» **Job item**:
Copy the entries below word for word, minus the pictures.

» **Data supplied**:

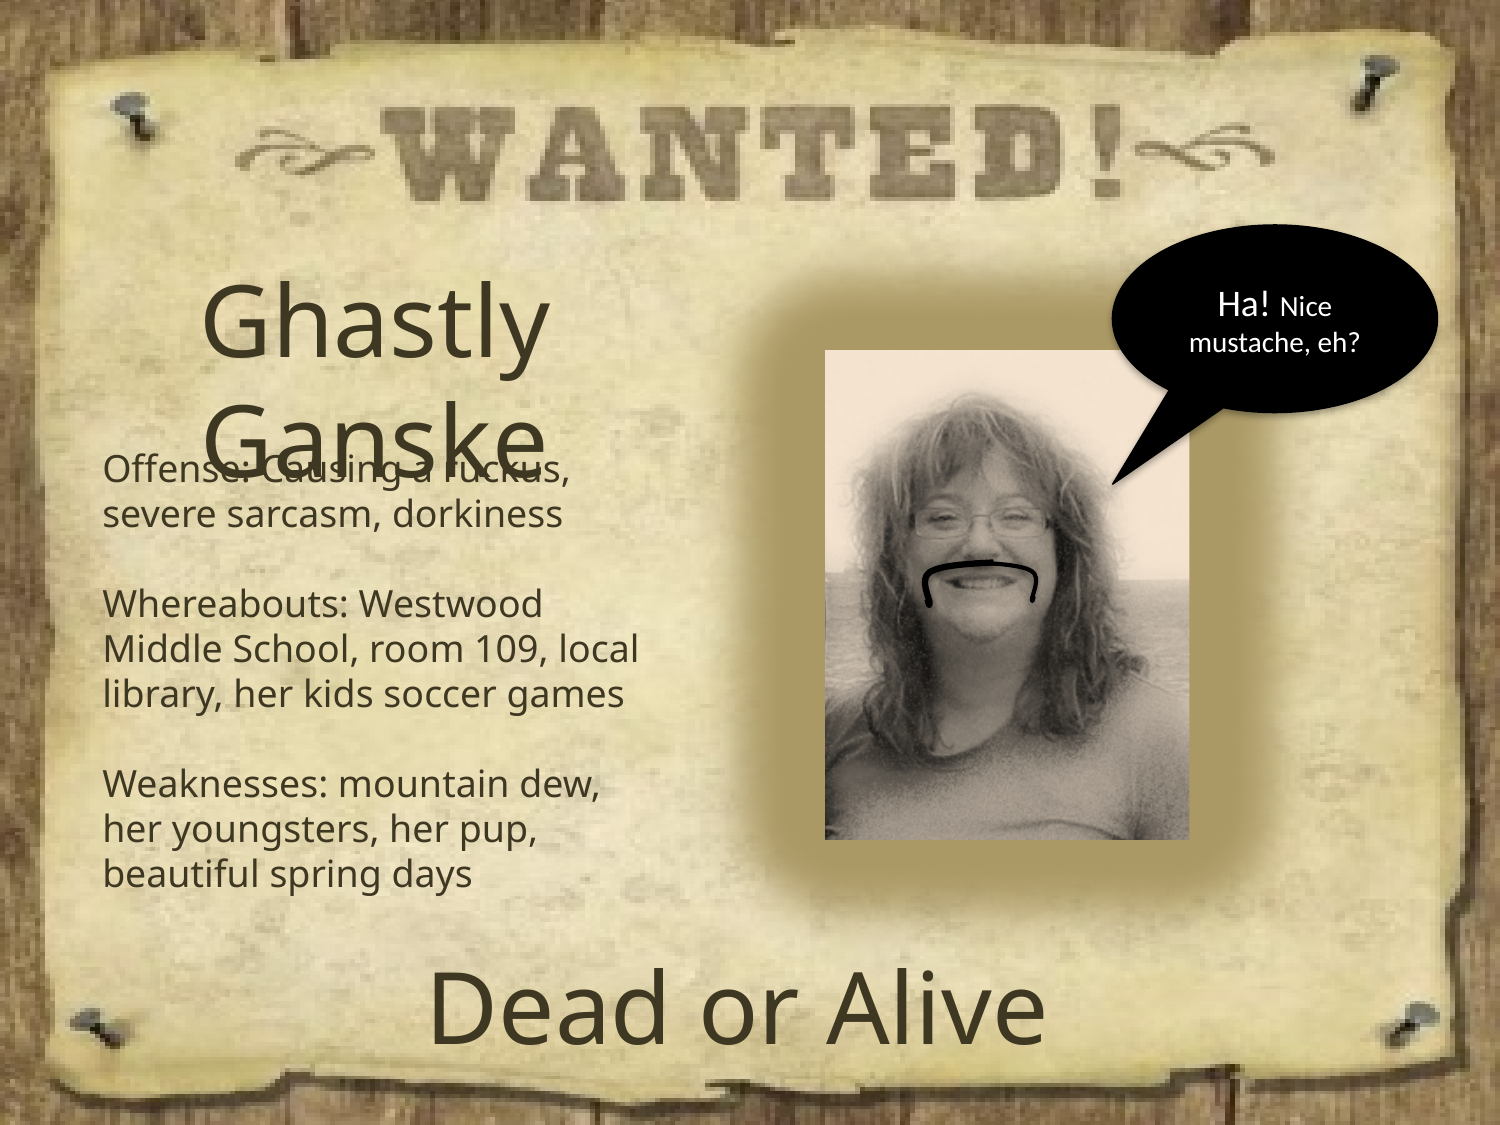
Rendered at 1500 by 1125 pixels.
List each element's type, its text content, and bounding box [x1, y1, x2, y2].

picture [0, 0, 1500, 1125]
text_box Offense: Causing a ruckus, severe sarcasm, dorkiness Whereabouts: Westwood Middle School, room 109, local library, her kids soccer games Weaknesses: mountain dew, her youngsters, her pup, beautiful spring days [87, 437, 663, 903]
text_box Ha! Nice mustache, eh? [1111, 224, 1439, 429]
text_box Ghastly Ganske [24, 249, 725, 505]
text_box [777, 313, 1237, 874]
text_box Dead or Alive [212, 937, 1263, 1073]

» **Solved problem**:
Rendered at 1500 by 1125 pixels.
List each element's type, its text content, and bounding box [x1, y1, x2, y2].

picture [0, 0, 1500, 1125]
text_box Offense: Causing a ruckus, severe sarcasm, dorkiness Whereabouts: Westwood Middle School, room 109, local library, her kids soccer games Weaknesses: mountain dew, her youngsters, her pup, beautiful spring days [87, 437, 663, 903]
text_box Ha! Nice mustache, eh? [1111, 224, 1439, 429]
text_box Ghastly Ganske [24, 249, 725, 505]
text_box [777, 313, 1237, 874]
text_box Dead or Alive [212, 937, 1263, 1073]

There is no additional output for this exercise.